Ransomware is a type of malicious software that locks up your files so that you no longer can access them and demands you pay a ransom to unlock the files. Paying in Bitcoin or cyber currency gives the cybercriminal anonymity and cannot be traced.
Ransomware attacks are not new, but there has been a major surge since the COVID-19 pandemic. Cybercriminals are using the fear and uncertainty of the pandemic to send malicious emails purporting to be from a legitimate source, such as the WHO, Centers for Disease Control and Prevention, Get My Vaccines, etc.
Statista, a global business data platform, reported on a 2020 cybersecurity survey revealing that 68 percent of organizations in the United States had experienced a ransomware attack and had paid the ransom as a result. Additionally, 10 percent of U.S. organizations were infected from a ransomware attack, but did not pay the ransom, and 22 percent of U.S. organizations were not infected at all.
Cybercriminals often create organized groups and extremely sophisticated attacks. These attacks often target large organizations, because they can ask for a larger ransom, although small organizations and individuals are also at risk.
How can I protect my personal PC and my business?
• Train employees to recognize email scams and use caution when clicking on webpages.
• Back up data routinely and store it off the network.
• Keep PCs patched and security up to date.
• Maintain an updated incident response plan.
• Maintain a cyber-insurance policy that covers ransomware.
What do I do if it happens?
• Immediately disconnect the infected PC from the network before it spreads.
• Reach out to an IT expert.
• Contact your Cyber Insurance Agency.
• Identify where your backups are stored and restore your system from the backups.
• Report the incident to the FBI’s Internet Crime Complaint Center.
• If sensitive customer information was compromised, notify the affected individuals.
What other costs may be involved?
• The average ransom requested of an organization varies between 6 to 7 figures. According to a white paper published by the Sophos Group PLC, a security software and hardware company, the average global restoration cost is $761,106.00.
• Downtime and lost productivity.
• Employee overtime.
• Time to recover and restore from the incident.
• Additional devices and equipment.
• Forensic investigation.
• Reputational damage.
• Additional IT costs to prevent future attacks.
Law enforcement does not recommend you pay the ransom, since there no guarantee you will get your data back. Furthermore, paying the ransom almost doubles the overall remediation cost versus not paying. Not paying may make you feel better about not fueling the cybercriminals, and it also saves money in the long run.

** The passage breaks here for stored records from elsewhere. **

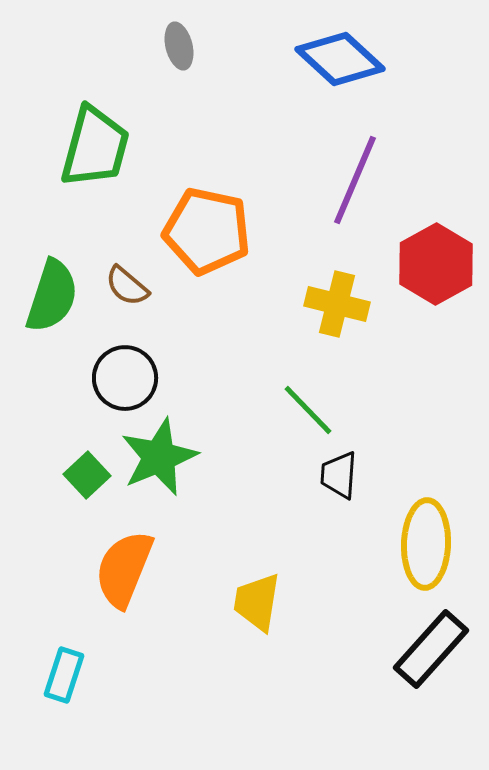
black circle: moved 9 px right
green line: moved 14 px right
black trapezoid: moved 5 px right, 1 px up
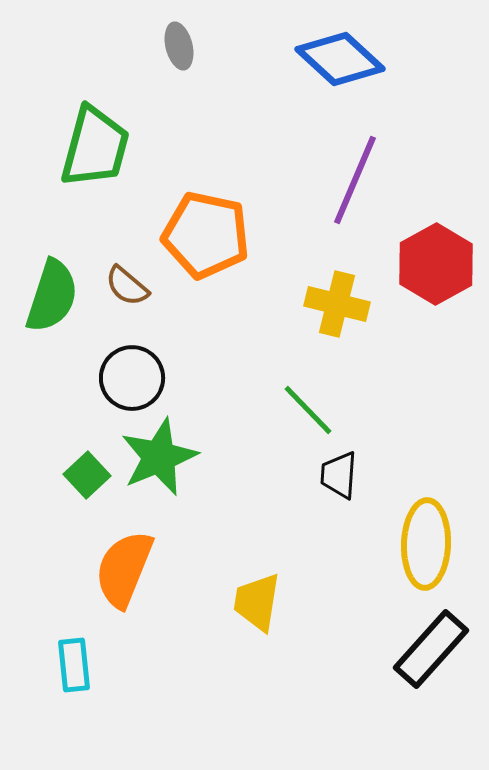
orange pentagon: moved 1 px left, 4 px down
black circle: moved 7 px right
cyan rectangle: moved 10 px right, 10 px up; rotated 24 degrees counterclockwise
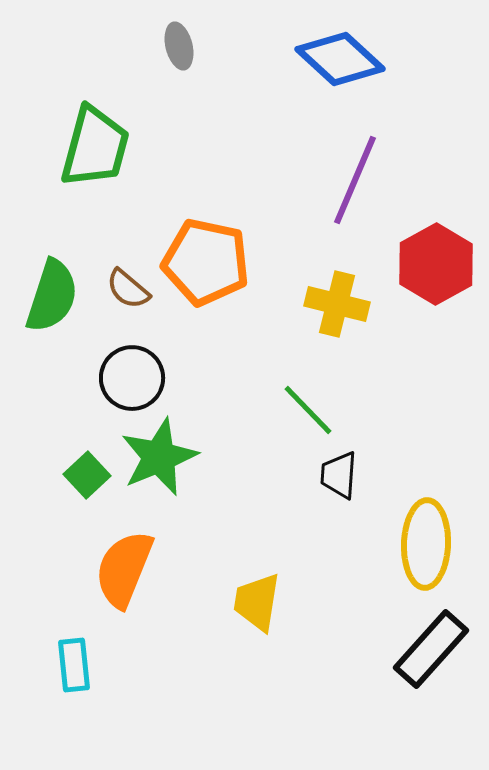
orange pentagon: moved 27 px down
brown semicircle: moved 1 px right, 3 px down
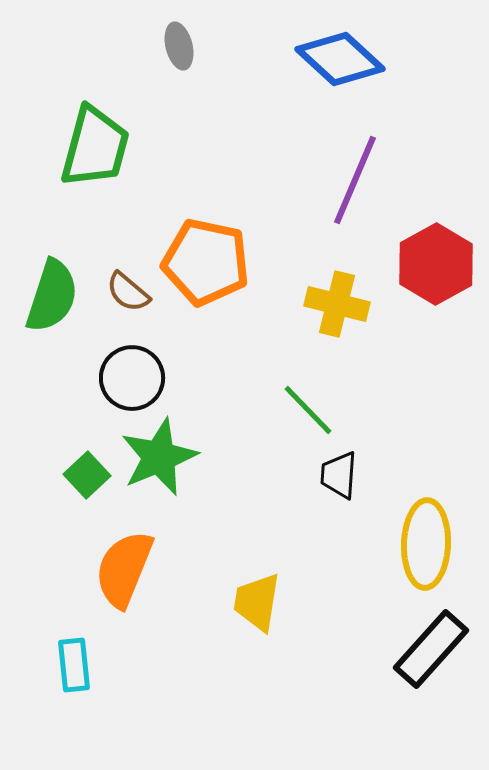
brown semicircle: moved 3 px down
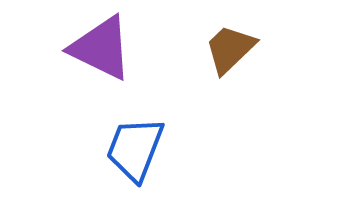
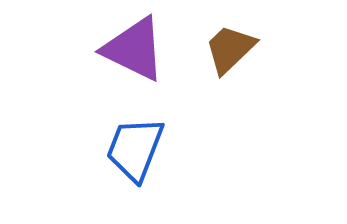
purple triangle: moved 33 px right, 1 px down
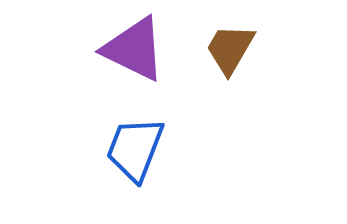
brown trapezoid: rotated 16 degrees counterclockwise
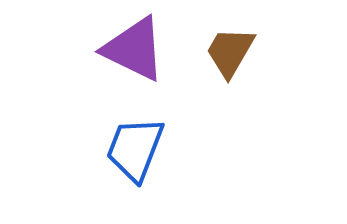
brown trapezoid: moved 3 px down
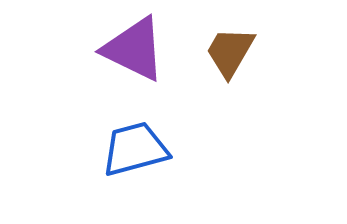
blue trapezoid: rotated 54 degrees clockwise
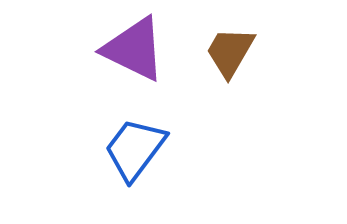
blue trapezoid: rotated 38 degrees counterclockwise
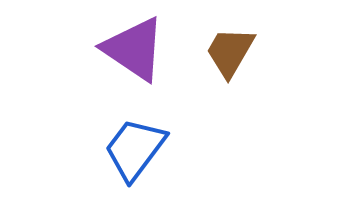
purple triangle: rotated 8 degrees clockwise
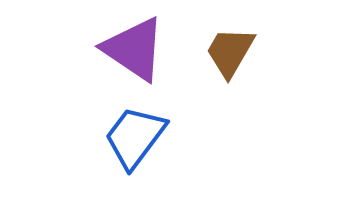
blue trapezoid: moved 12 px up
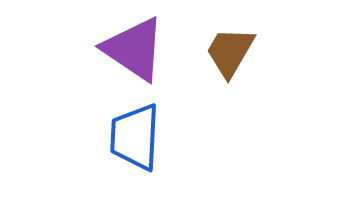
blue trapezoid: rotated 34 degrees counterclockwise
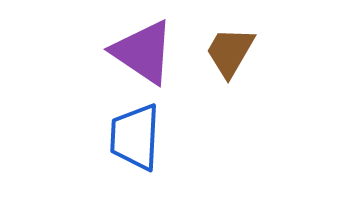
purple triangle: moved 9 px right, 3 px down
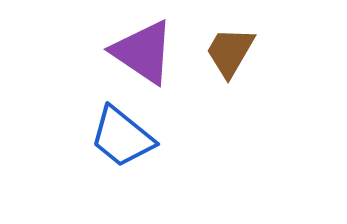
blue trapezoid: moved 13 px left; rotated 54 degrees counterclockwise
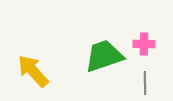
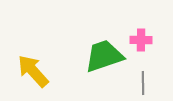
pink cross: moved 3 px left, 4 px up
gray line: moved 2 px left
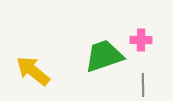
yellow arrow: rotated 9 degrees counterclockwise
gray line: moved 2 px down
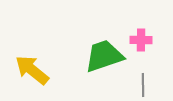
yellow arrow: moved 1 px left, 1 px up
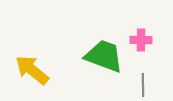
green trapezoid: rotated 39 degrees clockwise
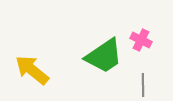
pink cross: rotated 25 degrees clockwise
green trapezoid: rotated 126 degrees clockwise
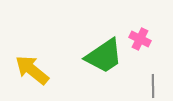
pink cross: moved 1 px left, 1 px up
gray line: moved 10 px right, 1 px down
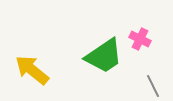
gray line: rotated 25 degrees counterclockwise
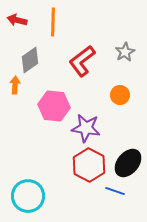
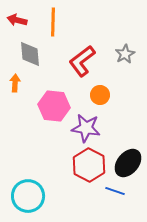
gray star: moved 2 px down
gray diamond: moved 6 px up; rotated 60 degrees counterclockwise
orange arrow: moved 2 px up
orange circle: moved 20 px left
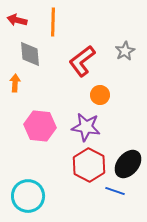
gray star: moved 3 px up
pink hexagon: moved 14 px left, 20 px down
purple star: moved 1 px up
black ellipse: moved 1 px down
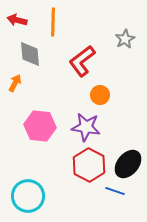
gray star: moved 12 px up
orange arrow: rotated 24 degrees clockwise
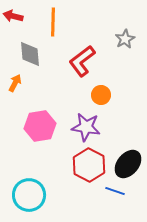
red arrow: moved 4 px left, 4 px up
orange circle: moved 1 px right
pink hexagon: rotated 16 degrees counterclockwise
cyan circle: moved 1 px right, 1 px up
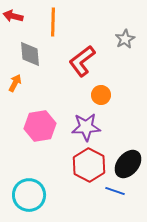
purple star: rotated 12 degrees counterclockwise
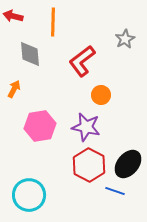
orange arrow: moved 1 px left, 6 px down
purple star: rotated 16 degrees clockwise
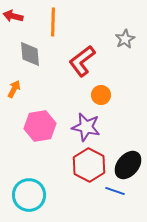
black ellipse: moved 1 px down
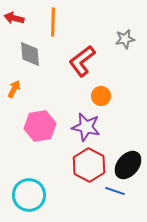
red arrow: moved 1 px right, 2 px down
gray star: rotated 18 degrees clockwise
orange circle: moved 1 px down
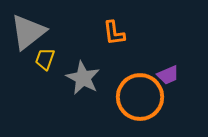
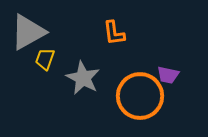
gray triangle: rotated 9 degrees clockwise
purple trapezoid: rotated 35 degrees clockwise
orange circle: moved 1 px up
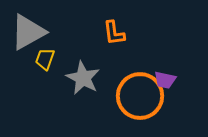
purple trapezoid: moved 3 px left, 5 px down
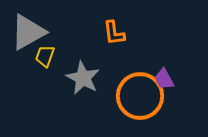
yellow trapezoid: moved 3 px up
purple trapezoid: moved 1 px left, 1 px up; rotated 50 degrees clockwise
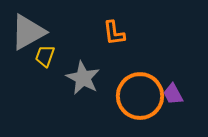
purple trapezoid: moved 9 px right, 15 px down
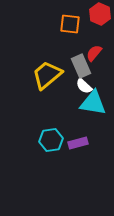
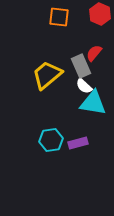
orange square: moved 11 px left, 7 px up
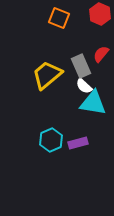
orange square: moved 1 px down; rotated 15 degrees clockwise
red semicircle: moved 7 px right, 1 px down
cyan hexagon: rotated 15 degrees counterclockwise
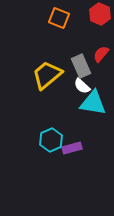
white semicircle: moved 2 px left
purple rectangle: moved 6 px left, 5 px down
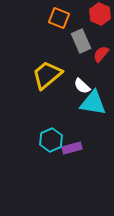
gray rectangle: moved 25 px up
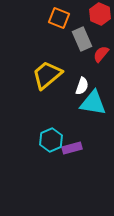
gray rectangle: moved 1 px right, 2 px up
white semicircle: rotated 114 degrees counterclockwise
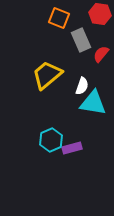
red hexagon: rotated 15 degrees counterclockwise
gray rectangle: moved 1 px left, 1 px down
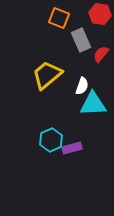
cyan triangle: moved 1 px down; rotated 12 degrees counterclockwise
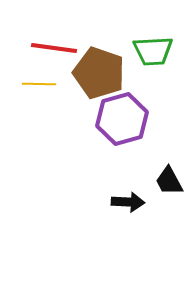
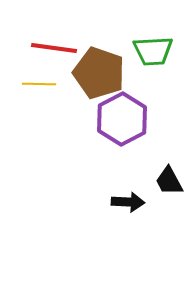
purple hexagon: rotated 12 degrees counterclockwise
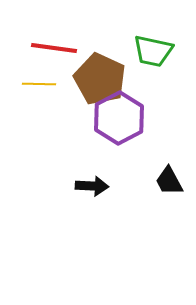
green trapezoid: rotated 15 degrees clockwise
brown pentagon: moved 1 px right, 6 px down; rotated 6 degrees clockwise
purple hexagon: moved 3 px left, 1 px up
black arrow: moved 36 px left, 16 px up
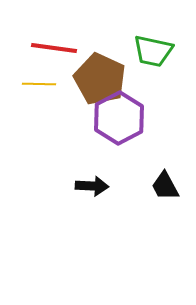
black trapezoid: moved 4 px left, 5 px down
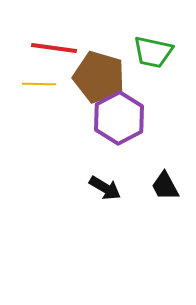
green trapezoid: moved 1 px down
brown pentagon: moved 1 px left, 2 px up; rotated 9 degrees counterclockwise
black arrow: moved 13 px right, 2 px down; rotated 28 degrees clockwise
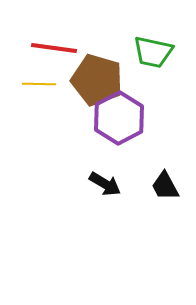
brown pentagon: moved 2 px left, 3 px down
black arrow: moved 4 px up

This is because, even if you pay the ransom, there is still a lot of work to do and money to spend restoring the data, and on top of that is the cost of the ransom.
Nevertheless, when your business is faced with the inability to function, you have to be prepared to evaluate your options.
For the Sophos Group white paper cited above, the company commissioned an independent survey of 5,000 IT managers across 26 countries. The findings provide new insight into what actually happens once ransomware hits. It reveals the percentage of attacks that successfully encrypt data; how many victims pay the ransom; how paying the ransom impacts the overall clean-up costs; and the role of cybersecurity insurance.
The Federal Trade Commission provides information in an article on its website: Ransomware prevention: An update for businesses and features a Ransomware Quiz.